Start of Source material

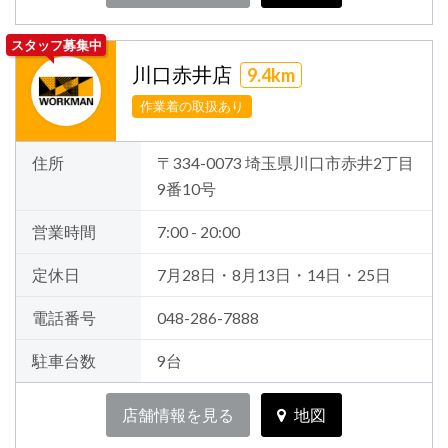
スタッフ募集中
川口赤井店
9.4km
作業着の取扱あり
住所
〒334-0073 埼玉県川口市赤井2丁目
9番10号
営業時間
7:00 - 20:00
定休日
7月28日・8月13日・14日・25日
電話番号
048-286-7888
駐車台数
9台
店舗情報を見る
地図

End of Source material

## [Task goal]
The response must repeat all the lines above exactly and include no pictures.

## [Solved exercise]
スタッフ募集中
川口赤井店
9.4km
作業着の取扱あり
住所
〒334-0073 埼玉県川口市赤井2丁目
9番10号
営業時間
7:00 - 20:00
定休日
7月28日・8月13日・14日・25日
電話番号
048-286-7888
駐車台数
9台
店舗情報を見る
地図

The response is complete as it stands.